Stored items
=-=-=-=-=
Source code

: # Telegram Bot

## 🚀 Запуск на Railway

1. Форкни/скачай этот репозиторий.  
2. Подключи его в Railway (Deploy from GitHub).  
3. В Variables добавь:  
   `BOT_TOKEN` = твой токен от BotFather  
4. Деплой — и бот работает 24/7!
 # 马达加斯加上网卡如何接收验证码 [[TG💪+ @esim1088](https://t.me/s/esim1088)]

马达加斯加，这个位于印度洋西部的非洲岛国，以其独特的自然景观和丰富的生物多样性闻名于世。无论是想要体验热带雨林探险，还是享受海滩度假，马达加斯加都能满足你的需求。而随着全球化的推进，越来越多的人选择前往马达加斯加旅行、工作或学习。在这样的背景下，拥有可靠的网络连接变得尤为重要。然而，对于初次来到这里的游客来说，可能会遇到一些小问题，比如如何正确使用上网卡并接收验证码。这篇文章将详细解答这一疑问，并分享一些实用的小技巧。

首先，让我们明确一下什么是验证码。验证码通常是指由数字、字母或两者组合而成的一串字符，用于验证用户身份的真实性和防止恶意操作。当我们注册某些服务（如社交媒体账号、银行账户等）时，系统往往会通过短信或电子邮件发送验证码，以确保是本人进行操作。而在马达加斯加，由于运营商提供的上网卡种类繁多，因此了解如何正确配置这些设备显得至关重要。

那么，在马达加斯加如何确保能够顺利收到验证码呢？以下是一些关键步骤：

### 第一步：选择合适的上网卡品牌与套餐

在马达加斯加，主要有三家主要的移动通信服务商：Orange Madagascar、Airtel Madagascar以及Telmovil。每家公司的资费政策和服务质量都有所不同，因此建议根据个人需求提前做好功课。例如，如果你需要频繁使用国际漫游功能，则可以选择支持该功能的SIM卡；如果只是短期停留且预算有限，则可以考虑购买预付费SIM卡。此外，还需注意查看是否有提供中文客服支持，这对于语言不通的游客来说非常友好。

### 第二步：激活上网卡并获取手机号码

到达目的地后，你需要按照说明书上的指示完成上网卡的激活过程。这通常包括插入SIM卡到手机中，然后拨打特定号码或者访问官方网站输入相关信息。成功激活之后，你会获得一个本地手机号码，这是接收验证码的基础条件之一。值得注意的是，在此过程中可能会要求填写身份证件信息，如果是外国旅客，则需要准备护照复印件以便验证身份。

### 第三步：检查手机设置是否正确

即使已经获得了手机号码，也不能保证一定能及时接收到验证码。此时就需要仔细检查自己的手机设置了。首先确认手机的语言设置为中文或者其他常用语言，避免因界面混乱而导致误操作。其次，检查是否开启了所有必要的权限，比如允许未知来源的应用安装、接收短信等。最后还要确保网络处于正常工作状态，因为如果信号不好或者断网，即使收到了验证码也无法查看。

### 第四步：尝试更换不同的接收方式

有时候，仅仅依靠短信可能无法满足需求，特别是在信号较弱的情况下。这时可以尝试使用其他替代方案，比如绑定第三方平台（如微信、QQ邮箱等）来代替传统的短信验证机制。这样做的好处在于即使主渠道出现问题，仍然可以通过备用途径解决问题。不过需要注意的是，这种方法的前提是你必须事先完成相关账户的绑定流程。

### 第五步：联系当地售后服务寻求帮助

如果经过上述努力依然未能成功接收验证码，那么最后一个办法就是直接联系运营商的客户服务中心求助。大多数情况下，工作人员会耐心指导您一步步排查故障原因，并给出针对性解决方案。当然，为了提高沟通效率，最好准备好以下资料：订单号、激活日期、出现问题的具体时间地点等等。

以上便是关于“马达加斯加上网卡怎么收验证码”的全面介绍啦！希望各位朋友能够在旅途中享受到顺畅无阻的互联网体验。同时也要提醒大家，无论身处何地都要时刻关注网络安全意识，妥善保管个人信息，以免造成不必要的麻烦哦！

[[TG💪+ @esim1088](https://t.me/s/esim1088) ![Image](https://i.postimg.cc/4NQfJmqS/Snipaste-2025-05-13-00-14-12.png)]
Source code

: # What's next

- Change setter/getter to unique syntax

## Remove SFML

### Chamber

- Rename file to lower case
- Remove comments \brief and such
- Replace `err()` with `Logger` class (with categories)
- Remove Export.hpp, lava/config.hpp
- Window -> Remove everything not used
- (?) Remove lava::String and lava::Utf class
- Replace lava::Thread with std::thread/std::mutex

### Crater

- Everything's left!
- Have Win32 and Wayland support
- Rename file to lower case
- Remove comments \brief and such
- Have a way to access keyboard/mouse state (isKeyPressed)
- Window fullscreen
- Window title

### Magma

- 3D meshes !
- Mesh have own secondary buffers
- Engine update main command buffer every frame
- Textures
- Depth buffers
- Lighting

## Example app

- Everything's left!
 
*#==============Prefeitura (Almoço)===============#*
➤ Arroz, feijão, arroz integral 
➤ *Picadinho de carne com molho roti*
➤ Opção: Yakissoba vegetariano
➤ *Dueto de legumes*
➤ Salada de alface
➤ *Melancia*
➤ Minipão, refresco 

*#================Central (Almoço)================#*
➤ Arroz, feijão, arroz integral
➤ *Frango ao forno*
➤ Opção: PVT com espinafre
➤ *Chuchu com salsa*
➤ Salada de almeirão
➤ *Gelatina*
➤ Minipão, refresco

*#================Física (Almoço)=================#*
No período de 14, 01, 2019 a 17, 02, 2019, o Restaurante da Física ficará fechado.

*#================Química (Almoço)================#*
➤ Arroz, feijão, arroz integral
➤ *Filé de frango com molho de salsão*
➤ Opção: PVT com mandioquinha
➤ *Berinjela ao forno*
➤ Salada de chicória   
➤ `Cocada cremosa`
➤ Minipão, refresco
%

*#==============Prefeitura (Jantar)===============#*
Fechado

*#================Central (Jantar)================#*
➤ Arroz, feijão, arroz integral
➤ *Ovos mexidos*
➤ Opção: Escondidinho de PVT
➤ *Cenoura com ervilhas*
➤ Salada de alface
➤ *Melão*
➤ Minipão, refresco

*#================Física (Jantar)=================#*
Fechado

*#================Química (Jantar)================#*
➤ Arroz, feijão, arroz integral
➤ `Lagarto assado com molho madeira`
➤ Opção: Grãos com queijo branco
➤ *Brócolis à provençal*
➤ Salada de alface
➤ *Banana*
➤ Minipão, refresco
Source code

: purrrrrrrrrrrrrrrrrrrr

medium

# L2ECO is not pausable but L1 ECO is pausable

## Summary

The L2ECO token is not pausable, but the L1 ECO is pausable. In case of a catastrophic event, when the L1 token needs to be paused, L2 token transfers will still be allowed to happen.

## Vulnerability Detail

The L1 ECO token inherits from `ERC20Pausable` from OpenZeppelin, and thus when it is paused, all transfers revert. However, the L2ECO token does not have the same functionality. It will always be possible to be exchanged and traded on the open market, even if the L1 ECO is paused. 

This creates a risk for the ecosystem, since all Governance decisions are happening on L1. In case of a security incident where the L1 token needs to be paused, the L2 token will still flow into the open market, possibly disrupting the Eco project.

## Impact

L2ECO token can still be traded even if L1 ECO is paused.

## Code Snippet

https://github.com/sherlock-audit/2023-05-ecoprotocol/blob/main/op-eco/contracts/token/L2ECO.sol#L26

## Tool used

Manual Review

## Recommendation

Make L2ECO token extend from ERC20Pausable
=-=-=-=-=
Extract each record, keeping it identical to the original.

Written solution
Source code

: # Telegram Bot

## 🚀 Запуск на Railway

1. Форкни/скачай этот репозиторий.  
2. Подключи его в Railway (Deploy from GitHub).  
3. В Variables добавь:  
   `BOT_TOKEN` = твой токен от BotFather  
4. Деплой — и бот работает 24/7!
 # 马达加斯加上网卡如何接收验证码 [[TG💪+ @esim1088](https://t.me/s/esim1088)]

马达加斯加，这个位于印度洋西部的非洲岛国，以其独特的自然景观和丰富的生物多样性闻名于世。无论是想要体验热带雨林探险，还是享受海滩度假，马达加斯加都能满足你的需求。而随着全球化的推进，越来越多的人选择前往马达加斯加旅行、工作或学习。在这样的背景下，拥有可靠的网络连接变得尤为重要。然而，对于初次来到这里的游客来说，可能会遇到一些小问题，比如如何正确使用上网卡并接收验证码。这篇文章将详细解答这一疑问，并分享一些实用的小技巧。

首先，让我们明确一下什么是验证码。验证码通常是指由数字、字母或两者组合而成的一串字符，用于验证用户身份的真实性和防止恶意操作。当我们注册某些服务（如社交媒体账号、银行账户等）时，系统往往会通过短信或电子邮件发送验证码，以确保是本人进行操作。而在马达加斯加，由于运营商提供的上网卡种类繁多，因此了解如何正确配置这些设备显得至关重要。

那么，在马达加斯加如何确保能够顺利收到验证码呢？以下是一些关键步骤：

### 第一步：选择合适的上网卡品牌与套餐

在马达加斯加，主要有三家主要的移动通信服务商：Orange Madagascar、Airtel Madagascar以及Telmovil。每家公司的资费政策和服务质量都有所不同，因此建议根据个人需求提前做好功课。例如，如果你需要频繁使用国际漫游功能，则可以选择支持该功能的SIM卡；如果只是短期停留且预算有限，则可以考虑购买预付费SIM卡。此外，还需注意查看是否有提供中文客服支持，这对于语言不通的游客来说非常友好。

### 第二步：激活上网卡并获取手机号码

到达目的地后，你需要按照说明书上的指示完成上网卡的激活过程。这通常包括插入SIM卡到手机中，然后拨打特定号码或者访问官方网站输入相关信息。成功激活之后，你会获得一个本地手机号码，这是接收验证码的基础条件之一。值得注意的是，在此过程中可能会要求填写身份证件信息，如果是外国旅客，则需要准备护照复印件以便验证身份。

### 第三步：检查手机设置是否正确

即使已经获得了手机号码，也不能保证一定能及时接收到验证码。此时就需要仔细检查自己的手机设置了。首先确认手机的语言设置为中文或者其他常用语言，避免因界面混乱而导致误操作。其次，检查是否开启了所有必要的权限，比如允许未知来源的应用安装、接收短信等。最后还要确保网络处于正常工作状态，因为如果信号不好或者断网，即使收到了验证码也无法查看。

### 第四步：尝试更换不同的接收方式

有时候，仅仅依靠短信可能无法满足需求，特别是在信号较弱的情况下。这时可以尝试使用其他替代方案，比如绑定第三方平台（如微信、QQ邮箱等）来代替传统的短信验证机制。这样做的好处在于即使主渠道出现问题，仍然可以通过备用途径解决问题。不过需要注意的是，这种方法的前提是你必须事先完成相关账户的绑定流程。

### 第五步：联系当地售后服务寻求帮助

如果经过上述努力依然未能成功接收验证码，那么最后一个办法就是直接联系运营商的客户服务中心求助。大多数情况下，工作人员会耐心指导您一步步排查故障原因，并给出针对性解决方案。当然，为了提高沟通效率，最好准备好以下资料：订单号、激活日期、出现问题的具体时间地点等等。

以上便是关于“马达加斯加上网卡怎么收验证码”的全面介绍啦！希望各位朋友能够在旅途中享受到顺畅无阻的互联网体验。同时也要提醒大家，无论身处何地都要时刻关注网络安全意识，妥善保管个人信息，以免造成不必要的麻烦哦！

[[TG💪+ @esim1088](https://t.me/s/esim1088) ![Image](https://i.postimg.cc/4NQfJmqS/Snipaste-2025-05-13-00-14-12.png)]
Source code

: # What's next

- Change setter/getter to unique syntax

## Remove SFML

### Chamber

- Rename file to lower case
- Remove comments \brief and such
- Replace `err()` with `Logger` class (with categories)
- Remove Export.hpp, lava/config.hpp
- Window -> Remove everything not used
- (?) Remove lava::String and lava::Utf class
- Replace lava::Thread with std::thread/std::mutex

### Crater

- Everything's left!
- Have Win32 and Wayland support
- Rename file to lower case
- Remove comments \brief and such
- Have a way to access keyboard/mouse state (isKeyPressed)
- Window fullscreen
- Window title

### Magma

- 3D meshes !
- Mesh have own secondary buffers
- Engine update main command buffer every frame
- Textures
- Depth buffers
- Lighting

## Example app

- Everything's left!
 
*#==============Prefeitura (Almoço)===============#*
➤ Arroz, feijão, arroz integral 
➤ *Picadinho de carne com molho roti*
➤ Opção: Yakissoba vegetariano
➤ *Dueto de legumes*
➤ Salada de alface
➤ *Melancia*
➤ Minipão, refresco 

*#================Central (Almoço)================#*
➤ Arroz, feijão, arroz integral
➤ *Frango ao forno*
➤ Opção: PVT com espinafre
➤ *Chuchu com salsa*
➤ Salada de almeirão
➤ *Gelatina*
➤ Minipão, refresco

*#================Física (Almoço)=================#*
No período de 14, 01, 2019 a 17, 02, 2019, o Restaurante da Física ficará fechado.

*#================Química (Almoço)================#*
➤ Arroz, feijão, arroz integral
➤ *Filé de frango com molho de salsão*
➤ Opção: PVT com mandioquinha
➤ *Berinjela ao forno*
➤ Salada de chicória   
➤ `Cocada cremosa`
➤ Minipão, refresco
%

*#==============Prefeitura (Jantar)===============#*
Fechado

*#================Central (Jantar)================#*
➤ Arroz, feijão, arroz integral
➤ *Ovos mexidos*
➤ Opção: Escondidinho de PVT
➤ *Cenoura com ervilhas*
➤ Salada de alface
➤ *Melão*
➤ Minipão, refresco

*#================Física (Jantar)=================#*
Fechado

*#================Química (Jantar)================#*
➤ Arroz, feijão, arroz integral
➤ `Lagarto assado com molho madeira`
➤ Opção: Grãos com queijo branco
➤ *Brócolis à provençal*
➤ Salada de alface
➤ *Banana*
➤ Minipão, refresco
Source code

: purrrrrrrrrrrrrrrrrrrr

medium

# L2ECO is not pausable but L1 ECO is pausable

## Summary

The L2ECO token is not pausable, but the L1 ECO is pausable. In case of a catastrophic event, when the L1 token needs to be paused, L2 token transfers will still be allowed to happen.

## Vulnerability Detail

The L1 ECO token inherits from `ERC20Pausable` from OpenZeppelin, and thus when it is paused, all transfers revert. However, the L2ECO token does not have the same functionality. It will always be possible to be exchanged and traded on the open market, even if the L1 ECO is paused. 

This creates a risk for the ecosystem, since all Governance decisions are happening on L1. In case of a security incident where the L1 token needs to be paused, the L2 token will still flow into the open market, possibly disrupting the Eco project.

## Impact

L2ECO token can still be traded even if L1 ECO is paused.

## Code Snippet

https://github.com/sherlock-audit/2023-05-ecoprotocol/blob/main/op-eco/contracts/token/L2ECO.sol#L26

## Tool used

Manual Review

## Recommendation

Make L2ECO token extend from ERC20Pausable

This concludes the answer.